C. Drugs that Reduce Carbohydrate Absorption from the Intestines:

Alpha-Glucosidase Inhibitors: Acarbose is especially effective on postprandial blood sugar. HbA1C lowering effect: 0.5-1%. It does not cause weight gain. In fact, it contributes to weight loss by giving a feeling of fullness. Excessive gas is the most important side effect.

D. Incretin-Based Therapies (Gastrointestinal Hormone Group that Increases Insulin Secretion from the Pancreas after Meals):

The main injectable ones are Exenatide, Liraglutide, and oral ones are Sitagliptin, Vildagliptin, Saxagliptin. They are effective on postprandial sugar. HbA1C lowering effect: 1-2%. They do not cause weight gain; on the contrary, weight loss is significant, especially with exenatide and liraglutide, due to decreased appetite and mild nausea. The blood sugar-lowering effect of these oral medications is lower than that of injectables.

INSULIN TREATMENT IN TYPE 2 DIABETES:

Patients starting insulin should be informed about recognizing, preventing, and treating hypoglycemia. Patients should be educated about dose adjustments and their effects. Insulin and thiazolidinediones should not be given together in patients with heart failure. Sugar monitoring should continue in patients who have achieved the ideal blood sugar level with insulin therapy. Hypoglycemic attacks can occur in 50% of individuals, and insulin dose reduction may be required again.
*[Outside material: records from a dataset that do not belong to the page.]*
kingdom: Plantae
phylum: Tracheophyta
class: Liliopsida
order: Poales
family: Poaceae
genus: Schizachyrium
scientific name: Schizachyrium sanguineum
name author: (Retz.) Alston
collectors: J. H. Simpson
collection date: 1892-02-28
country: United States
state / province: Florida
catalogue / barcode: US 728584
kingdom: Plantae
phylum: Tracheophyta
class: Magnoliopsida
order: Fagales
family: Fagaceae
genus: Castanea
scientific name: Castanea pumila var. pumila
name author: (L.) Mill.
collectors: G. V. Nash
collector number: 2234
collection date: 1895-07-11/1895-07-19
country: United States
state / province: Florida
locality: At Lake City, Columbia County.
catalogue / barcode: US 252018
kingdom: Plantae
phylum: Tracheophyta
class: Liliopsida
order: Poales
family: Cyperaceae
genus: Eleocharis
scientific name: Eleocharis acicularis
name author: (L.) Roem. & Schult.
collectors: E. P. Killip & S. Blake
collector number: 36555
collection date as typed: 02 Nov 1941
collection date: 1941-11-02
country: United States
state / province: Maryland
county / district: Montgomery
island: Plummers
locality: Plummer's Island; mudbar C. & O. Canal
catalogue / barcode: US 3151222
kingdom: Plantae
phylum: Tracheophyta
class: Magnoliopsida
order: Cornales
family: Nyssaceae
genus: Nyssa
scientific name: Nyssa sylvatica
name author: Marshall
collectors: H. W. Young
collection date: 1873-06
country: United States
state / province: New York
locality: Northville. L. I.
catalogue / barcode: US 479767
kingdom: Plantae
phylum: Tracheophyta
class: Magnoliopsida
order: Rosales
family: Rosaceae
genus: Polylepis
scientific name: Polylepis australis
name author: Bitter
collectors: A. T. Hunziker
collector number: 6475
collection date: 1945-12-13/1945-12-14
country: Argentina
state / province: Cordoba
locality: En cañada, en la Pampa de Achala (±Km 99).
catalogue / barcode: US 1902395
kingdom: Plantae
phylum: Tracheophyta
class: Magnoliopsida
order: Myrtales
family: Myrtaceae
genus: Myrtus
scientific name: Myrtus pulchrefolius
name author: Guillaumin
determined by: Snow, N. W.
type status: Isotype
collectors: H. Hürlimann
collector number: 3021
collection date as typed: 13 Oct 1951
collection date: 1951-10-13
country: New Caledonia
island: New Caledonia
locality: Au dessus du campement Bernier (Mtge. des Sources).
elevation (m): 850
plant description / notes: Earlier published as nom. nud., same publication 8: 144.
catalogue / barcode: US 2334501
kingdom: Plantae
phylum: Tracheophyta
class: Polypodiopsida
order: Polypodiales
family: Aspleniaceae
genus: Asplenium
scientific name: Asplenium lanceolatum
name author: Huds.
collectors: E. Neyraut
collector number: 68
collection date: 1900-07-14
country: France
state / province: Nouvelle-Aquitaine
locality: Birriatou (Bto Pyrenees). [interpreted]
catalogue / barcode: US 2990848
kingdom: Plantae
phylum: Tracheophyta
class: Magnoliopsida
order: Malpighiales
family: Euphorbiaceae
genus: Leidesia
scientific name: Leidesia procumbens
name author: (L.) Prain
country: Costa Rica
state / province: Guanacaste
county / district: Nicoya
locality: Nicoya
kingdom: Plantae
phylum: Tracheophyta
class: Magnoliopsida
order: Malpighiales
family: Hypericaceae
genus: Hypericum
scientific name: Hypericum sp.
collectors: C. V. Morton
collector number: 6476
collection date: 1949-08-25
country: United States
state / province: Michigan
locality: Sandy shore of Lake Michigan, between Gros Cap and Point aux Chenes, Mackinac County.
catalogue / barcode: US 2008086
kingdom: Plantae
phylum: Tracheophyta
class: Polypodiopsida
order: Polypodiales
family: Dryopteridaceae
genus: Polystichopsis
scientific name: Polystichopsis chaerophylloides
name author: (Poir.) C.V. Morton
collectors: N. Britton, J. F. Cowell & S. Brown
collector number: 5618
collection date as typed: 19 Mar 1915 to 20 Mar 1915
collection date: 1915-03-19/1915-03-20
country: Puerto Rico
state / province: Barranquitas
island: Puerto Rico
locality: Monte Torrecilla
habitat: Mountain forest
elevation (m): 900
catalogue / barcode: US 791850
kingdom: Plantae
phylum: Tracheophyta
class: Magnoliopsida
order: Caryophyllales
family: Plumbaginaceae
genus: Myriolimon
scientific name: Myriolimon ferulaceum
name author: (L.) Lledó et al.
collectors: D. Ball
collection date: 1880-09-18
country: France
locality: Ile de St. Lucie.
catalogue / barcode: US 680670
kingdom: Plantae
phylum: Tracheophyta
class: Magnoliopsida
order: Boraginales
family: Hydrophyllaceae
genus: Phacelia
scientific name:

SURGICAL TREATMENT IN TYPE 2 DIABETES:

Bariatric surgery, or obesity surgery, in addition to weight loss, also improves a significant portion of patients with type 2 diabetes, hypertension, obstructive sleep apnea, hyperlipidemia, and other comorbidities. The mechanism behind this improvement is changes in gut hormones that regulate insulin production and action, in addition to weight loss and restricted food intake.

The proven positive effects of bariatric surgery on type 2 diabetes have led to the development of laparoscopic metabolic surgery. Laparoscopic Sleeve Gastrectomy + Duodenoileal Interposition, Laparoscopic Sleeve Gastrectomy + Duodenojejunal Bypass, Laparoscopic Sleeve Gastrectomy + Jejunoileal Interposition are metabolic surgeries developed in this context. These operations can be applied not only in obese patients but also in normal-weight patients for the treatment of type 2 diabetes.

With metabolic surgery:

  • The longer the duration of diabetes and the worse the control, the less successful the improvement:
    • Chance of remission (recovery) is 50% in patients with HbA1c > 10%
    • 77% in patients with HbA1c 6.5-7.9%
    • Remission is 75% if the duration of diabetes is > 5 years
    • Remission is 95% if the duration of diabetes is < 5 years
  • Success decreases with age.
  • Maintaining weight loss facilitates diabetes control.

PANCREAS TRANSPLANTATION:

In type 1 diabetes or in type 2 diabetes patients using insulin for more than 10 years, when kidney failure due to diabetes develops, pancreas transplantation is performed simultaneously with kidney transplantation. However, pancreas transplantation is not performed just to get rid of insulin for individuals with well-controlled diabetes.

PANCREATIC ISLET CELL TRANSPLANTATION:

Pancreatic islet cell transplantation is an experimental procedure currently applied in selected patients, offering new and promising possibilities for the treatment of type 1 diabetes.